From The Mouth of Ashley Judd's Assassin

"You think I pushed Cheryl too hard?", Stephanie March, SVU incarnation

Hilary Swank and Jennifer Garner have the nearly exact corresponding genotype in the eye of a casting director. They are both reasonably attractive tom boy brunettes with well defined cheekbones, with complexions comparable to a glass of milk; not great beauties, but wholesome American girls with thick African defined lips in a darker contrast to their Caucasian skin tone, at least with lavender colored lipstick, with equally equivalent range and talent, the only real difference between the two of them is Swank attained elevation against Eastwood and then went poof, both women having trouble maintaining their first billing leads on screen, with Garner more tangible to television. Wait another ten years lady. At 44 you think your body will hold the assembly line, mature but sturdy. By 55 those martial arts moves you've perfected as Supergirl in a technocratic age will require performance enhancing drugs.

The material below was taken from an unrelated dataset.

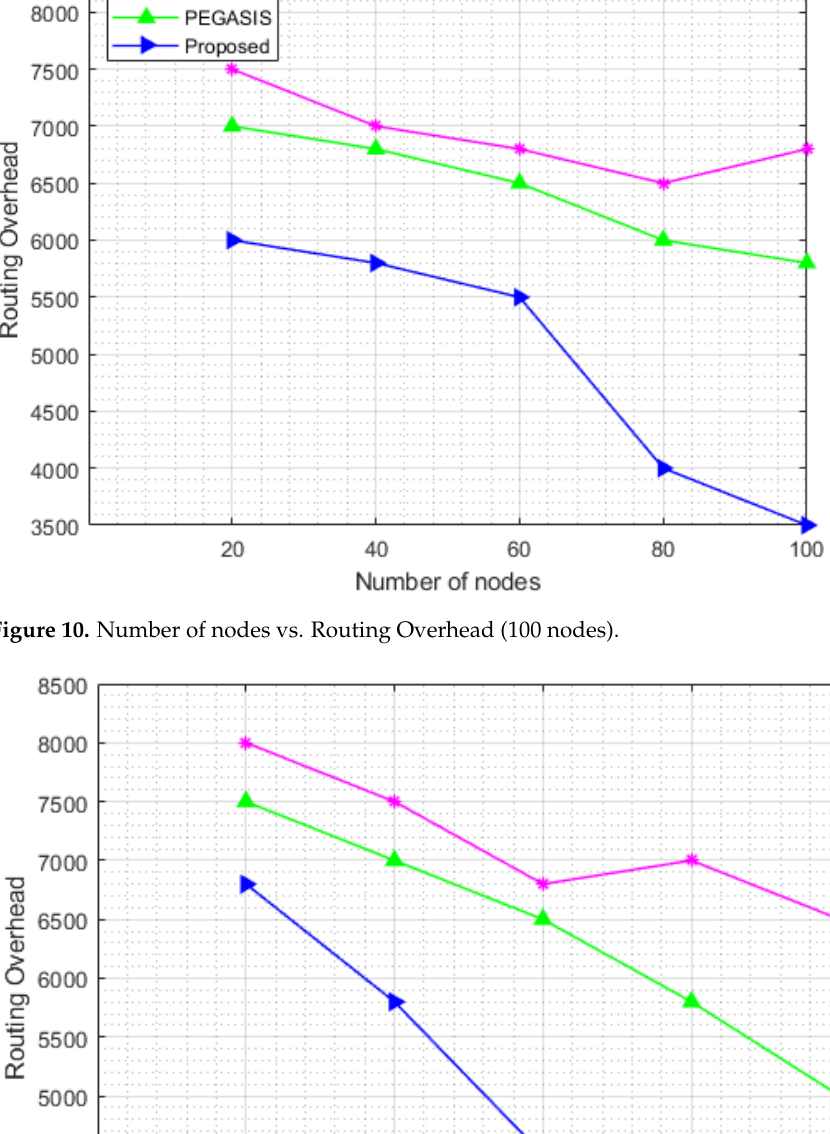
Figure 12. Number of nodes vs. packet delivery ratio (100 nodes).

It is easy to believe as brunettes, we are all Hilary and Jennifer, this is why the studio selects them. Girls just like us who marry the reasonably hip boy next store Affleck, but none of are truly like this, on closer examination, the athletic naivety which muddles its way through rural trash family exploitation and betrayals of trust, landing on our feet with a chance at second love, or the true father figure riding to the rescue on a mercy mission which concedes that our determination and strength as overwhelmed, shielded, as always, by the Hollywood marriage, an inexplicable anachronism in the modern age, much like Foucault's fascination with the royal body of the sovereign as a living embodiment of the body politic. Michel's queer intellectual rigor wasn't in error, as the still relatively undefined AIDS virus destroyed his body due to his inability to stave off unsafe anal penetration and direct his energies elsewhere, (though in fairness, in 84 ,  Fauci's carefully proscribed phrases about "unsafe sexual practices" weren't current in liberal lexicography). The health of the sovereign does reflect the health of a national power. The real problem, as we hurl four years ahead, where the dowager logged on to research temporary political jobs, isn't the pneumonia, but the clots, the concussions, bad temperaments tailgating fading relevance, on both ends of the political spectrum. More on this in more demanding thought processes later; this post was borne out of an annoyance, desiring some quiet evening reading. The dowager failed, volume and video the only things to penetrate a sterile evening, loneliness, fear, sore epidermis, stressed digestion.